Rogue investment should be bard
The expensively produced brochure received by Roger, a Moneywise reader from Doncaster, launched its sales pitch with a reassuring quote from William Shakespeare: “I advise you, as long as the capitalist system lasts, vote for gold.”
The quote is from The Merchant of Venice, which may not offer the best example of a happy and well-regulated financial services industry. But then neither does the brochure, which comes from an investment company in the Capital Asset Group.
The group has traded over $450 million (about £225 million) in the precious and industrial metals markets and boasts that it is “one of the global leaders in the offering of physical commodities to private investors” working with “erudite independent financial advisors”. It recommends that individual investors place up to 15% of their savings in commodities.
Capital Asset Group has offices in the US, Spain and the United Arab Emirates. In the UK, it has offices in Chelmsford, Nottingham and Edinburgh, as well as at Canary Wharf in London, a short walk from the headquarters of the Financial Services Authority.
It all sounds very reassuring – except that the group is not authorised by the FSA to offer investments, nor is its US headquarters licensed by watchdogs there. Yet oddly, nobody is breaking the law.
You see, when the glossy brochure is followed up by a telephone call from a Capital Asset Group salesman, although he will sound like a commodities broker and speak knowledgeably about trends in the price of gold, silver and copper, legally he is just a scrap metal dealer. While genuine commodities brokers offer a piece of paper that lets you bet on a price movement within a fixed period, the Capital Asset Group actually sells you a lump of metal. So, under FSA rules, its product is no more of an investment than a house, car or antique.

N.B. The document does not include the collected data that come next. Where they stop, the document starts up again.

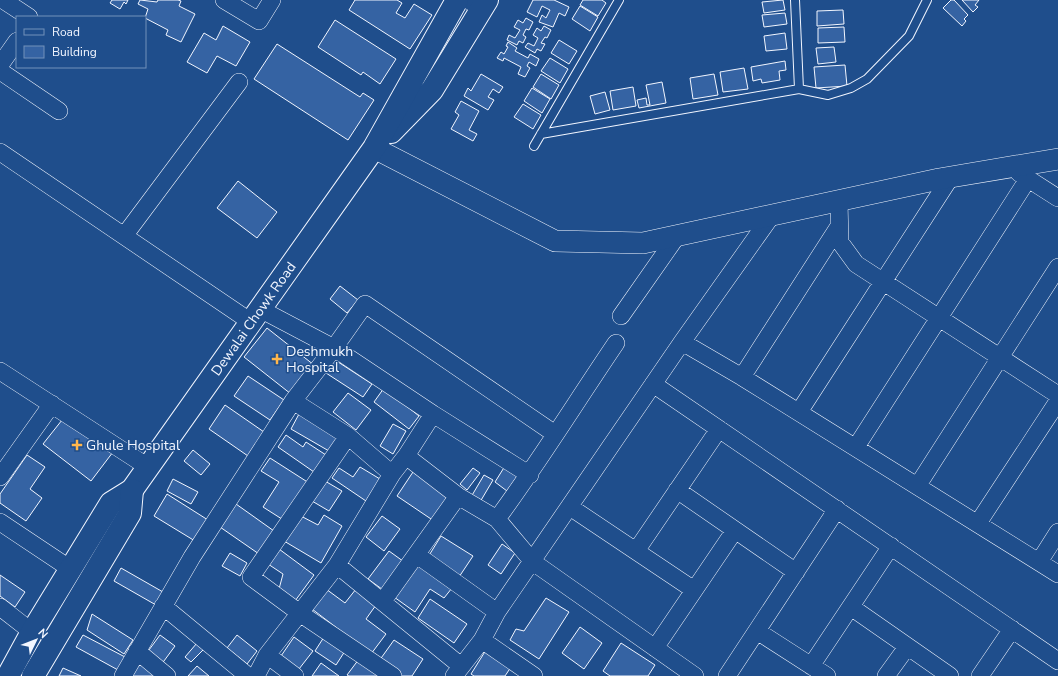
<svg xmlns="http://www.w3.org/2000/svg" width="1058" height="676" font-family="'Nunito Sans',sans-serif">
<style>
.building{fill:#3563a3;stroke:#f2f6ff}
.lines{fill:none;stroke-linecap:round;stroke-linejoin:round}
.service-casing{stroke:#f2f6ff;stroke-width:10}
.minor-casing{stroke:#f2f6ff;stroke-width:18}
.tertiary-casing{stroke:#f2f6ff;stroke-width:22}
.secondary-casing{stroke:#f2f6ff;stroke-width:24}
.service{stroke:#1f4e8c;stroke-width:8}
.minor{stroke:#1f4e8c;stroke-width:17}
.tertiary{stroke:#1f4e8c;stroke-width:21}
.secondary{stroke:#1f4e8c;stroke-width:22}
.poi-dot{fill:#ffb74d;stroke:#1f4e8c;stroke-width:1.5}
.labels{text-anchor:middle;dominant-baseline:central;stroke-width:3;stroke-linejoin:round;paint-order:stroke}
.street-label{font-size:14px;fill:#f2f6ff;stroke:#1f4e8c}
.poi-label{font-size:14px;fill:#f2f6ff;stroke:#1f4e8c;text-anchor:start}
</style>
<rect width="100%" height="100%" fill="#1f4e8c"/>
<path class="building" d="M112,0H128L126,4L124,2L120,9L110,3Z
M140,0L157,2L158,0H178L181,1L179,6L195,14L181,42L166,35L168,30L145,18L148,9L138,4Z
M355,0H397L402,3L396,13L405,18L414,4L432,15L410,49L349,10Z
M533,0H554L569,7L565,16L559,13L553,27L539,22L542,15L546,18L550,10L542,6L537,17L527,12Z
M583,0H602L606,3L598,16L580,5Z
M783,0L785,10L764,13L762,2Z
M951,0H954L968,15L964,19L966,21L962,26L943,8Z
M962,0H979L975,5L978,7L973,12Z
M580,6L598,17L590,31L572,19Z
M843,10L844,24L817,26V11Z
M785,13L787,24L764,27L762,15Z
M526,18L533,22L529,30L526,29L523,35L526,37L523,43L519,41L517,45L507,40L509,35L515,38L520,30L514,27L518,20L523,23Z
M335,20L396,59L380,84L363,72L361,75L318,47Z
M223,26L250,42L236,66L217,56L207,73L187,62L204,33L216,40Z
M544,26L551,30L547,38L545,37L541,43L545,44L541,51L537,49L535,53L525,47L528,43L534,46L538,38L533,35L537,28L541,31Z
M844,27L845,42L818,43V28Z
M785,33L787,49L766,51L764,36Z
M559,40L577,51L569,64L551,53Z
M508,42L517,48L515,51L528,58L530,54L539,59L536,66L529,62L527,66L530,68L525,77L518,74L521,67L504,58L503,61L497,58L501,52L504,54L508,47L506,46Z
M277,44L360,97L363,93L374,100L348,140L254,79Z
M834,47L836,62L818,64L816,48Z
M550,58L568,69L560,83L541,71Z
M785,61L786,70L779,71L780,80L762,83L761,79L753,81L751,67Z
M845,65L847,86L816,88L814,67Z
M744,68L748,89L723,92L720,72Z
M481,74L503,87L499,93L493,89L488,97L494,100L488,110L464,96L468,88L471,91Z
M541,74L559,85L551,99L533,87Z
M714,74L718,95L693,99L690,78Z
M662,82L666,103L639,108L637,100L646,98L647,105H650L646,85Z
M633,87L636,106L613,110L610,91Z
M532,88L550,99L542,113L524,101Z
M605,92L610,110L595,114L590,96Z
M461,101L479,111L469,130L477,134L473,141L451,129L459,115L455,112Z
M523,104L541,115L533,129L514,117Z
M238,181L277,212L257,238L217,208Z
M340,286L358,300L347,313L330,299Z
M267,328L314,365L291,394L244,357Z
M335,360L372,384L363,397L326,373Z
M248,376L284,400L270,420L234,396Z
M384,388L419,416L409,429L374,402Z
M348,393L371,410L356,430L333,412Z
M225,405L264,432L248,456L209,429Z
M299,414L338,436L329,451L291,429Z
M66,415L113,452L91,481L43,444Z
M393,424L406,431L393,454L380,446Z
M286,435L303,447L306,442L326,455L314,472L278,447Z
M193,450L210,464L201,475L184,461Z
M27,455L45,467L30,489L42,498L26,521L0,503V494Z
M270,458L309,483L285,521L263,507L279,482L261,471Z
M505,466L518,475L507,491L495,482Z
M360,467L380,479L366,501L332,478L339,468L353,477Z
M473,468L480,473L467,490L460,484Z
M413,472L450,498L434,521L397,496Z
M484,475L493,480L480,502L471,497Z
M173,479L198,492L191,504L167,491Z
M325,481L342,491L329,511L312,501Z
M167,494L208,520L195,541L154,516Z
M236,504L274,531L259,554L220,527Z
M299,515L318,525L324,515L342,526L321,563L284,541Z
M382,516L400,529L384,551L366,537Z
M441,536L473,556L459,577L428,557Z
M502,544L515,553L501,574L488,565Z
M279,549L314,575L295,601L279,589L283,574L268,564Z
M389,551L407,564L386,592L368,579Z
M230,553L247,563L240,576L222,566Z
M417,564L452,588L444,598L430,589L415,612L394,597Z
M121,568L163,592L156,605L114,581Z
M0,575L25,592L15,607L0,596Z
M326,589L345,603L356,589L376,605L366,619L386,634L371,654L312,609Z
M546,598L569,612L539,659L510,640L516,629L524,631Z
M430,599L467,624L454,643L418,618Z
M92,614L133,640L124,654L87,630Z
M580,627L602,643L584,669L562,653Z
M83,635L125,657L118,670L76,647Z
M160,635L175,646L161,665L146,654Z
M237,635L257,651L247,664L227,648Z
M294,637L313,651L299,669L281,656Z
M324,637L345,651L336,665L315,651Z
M394,640L423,659L412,676H401L379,661Z
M197,643L204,649L191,662L185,657Z
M621,643L655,665L648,676H610L603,671Z
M486,650L511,667L505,676H474L471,674Z
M359,659L381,676H349L347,675Z
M139,663L157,676H130Z
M321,663L339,676H312Z
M197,666L209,676H188Z
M63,668L81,676H59Z"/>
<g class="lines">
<g class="service-casing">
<path id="service" d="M795,0L799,89
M541,134L799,89L828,95L851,88L867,79L909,36L927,0
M534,146L619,0"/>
</g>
<g class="minor-casing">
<path id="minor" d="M3,0L29,17
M224,0L259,21L272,0
M468,0L482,8
M0,65L17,41
M0,71L59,111
M0,152L251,322
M1019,173L1058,198
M839,201L840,242L856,264L1058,395
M124,236L239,82
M260,309L334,348L433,414L530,475
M621,316L677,236
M682,342L742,377L1058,574
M0,371L148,467
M742,377L839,226
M653,384L1058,661
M293,401L348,436L392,474
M799,412L950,178
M348,436L251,577L301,614L393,676
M856,447L1028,179
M406,456L458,496L497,519L533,562L695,676
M0,477L52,404
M918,485L1058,267
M677,490L796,572
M570,507L694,590
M497,519C539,462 576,402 616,343
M0,522L72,570
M978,523L1058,401
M636,551L719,429
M417,555L497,612
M1039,562L1058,532
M337,565L461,666
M383,601L458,496
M163,606L248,676
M0,607L32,632
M851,607L950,676
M757,631L827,676
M482,640L534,676
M655,648L735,530
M137,651L167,676
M267,655L295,676
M811,666L891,546
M123,676L192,557L293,401L334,348L365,304L555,434
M256,676L267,655L337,565L392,474L406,456L433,414
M454,676L482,640L497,612L682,342L772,215
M727,676L837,509
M886,676L907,647
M980,676L1012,629"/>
</g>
<g class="tertiary-casing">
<path id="tertiary" d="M374,148L555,241L643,243L939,179L1058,159"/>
</g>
<g class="secondary-casing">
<g id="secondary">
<path d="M391,132L432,90L487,0"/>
<path id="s1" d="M8,676L32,632L111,503L132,490L374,148L457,0"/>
<path d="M33,676L130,513L132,490"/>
</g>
</g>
<use href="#service" class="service"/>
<use href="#minor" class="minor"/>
<use href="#tertiary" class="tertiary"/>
<use href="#secondary" class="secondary"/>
</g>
<g class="poi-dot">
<path d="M275 353h4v4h4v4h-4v4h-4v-4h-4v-4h4z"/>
<path d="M75 439h4v4h4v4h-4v4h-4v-4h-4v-4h4z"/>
</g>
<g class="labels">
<g class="street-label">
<text stroke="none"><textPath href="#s1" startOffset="436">Dewalai Chowk Road</textPath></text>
</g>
<g class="poi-label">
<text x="286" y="351">Deshmukh<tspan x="286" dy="16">Hospital</tspan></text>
<text x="86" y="445">Ghule Hospital</text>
</g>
</g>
<rect x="16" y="16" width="130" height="52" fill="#1f4e8c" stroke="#7391ba"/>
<rect x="24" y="29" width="20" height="6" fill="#1f4e8c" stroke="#7391ba"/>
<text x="52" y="36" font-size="12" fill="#f2f6ff">Road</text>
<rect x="24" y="46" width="20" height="12" fill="#3563a3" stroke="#7391ba"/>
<text x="52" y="56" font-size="12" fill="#f2f6ff">Building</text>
<g transform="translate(36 640) rotate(47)" stroke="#1f4e8c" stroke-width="3" paint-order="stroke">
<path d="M0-3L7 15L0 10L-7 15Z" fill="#f2f6ff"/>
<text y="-6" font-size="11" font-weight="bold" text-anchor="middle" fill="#f2f6ff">N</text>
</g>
</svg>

In practice, of course, all you get is a piece of paper that says your metal is stored in a warehouse. But in theory you could drive up, produce your receipt, demand your metal and drive off with it.
While Capital Asset Group is doing nothing unlawful, its clients should realise that, as the company is not authorised by the FSA, they will not be able to complain to the Financial Ombudsman if something goes wrong, nor will they be able to make a claim with the official compensation scheme.
And there is a further twist in this tale that could load the dice against the investor. The group does not just sell pieces of metal. It also offers loans so that you can invest more. For example, put down £2,500 for an industrial metal such as zinc or copper, and Capital Asset Group will sell you metal worth £10,000.
The idea is that this leverage increases your profits by letting you invest money you don’t have. But the downside is that it can also increase your losses, and the risk here is greater because you are gambling that metal prices will rise faster than the interest charges that mount up as soon as you agree to the loan.
Of course, you can pour money in to cover any fall in metal prices, but you might be throwing good money after bad. The winner, whatever happens, will be Capital Asset Group, and typically the investor will come a poor second.
Tony Hetherington is Consumer Champion of the Year 2006
The Financial Services Authority is an independent non-governmental body, given a wide range of rule-making, investigatory and enforcement powers in order to meet its four statutory objectives: market confidence (maintaining confidence in the UK financial system), financial stability, consumer protection and the reduction of financial crime. The FSA receives no government funding and is funded entirely by the firms it regulates, but is accountable to the Treasury and, ultimately, parliament.
If you’ve have a complaint about a financial service product you have bought but the company you bought it from refuses to resolve your problem after eight weeks, the Ombudsman can help. The Ombudsman will investigate and resolve the matter. The Ombudsman is independent and its service is free to consumers. The Ombudsman may find in the company’s favour but consumers don’t have accept its decision and are always free to go to court instead. But if they do accept an Ombudsman’s decision, it is binding both on them and on the business.
A term applied to raw materials (gold, oil) and foodstuffs (wheat, pork bellies) traded on exchanges throughout the world. Since no one really wants to transport all those heavy materials, what is actually traded are commodities futures contracts or options. These are agreements to buy or sell at an agreed price on a specific date. Because commodity prices are volatile, investing in futures is certainly not for the casual investor.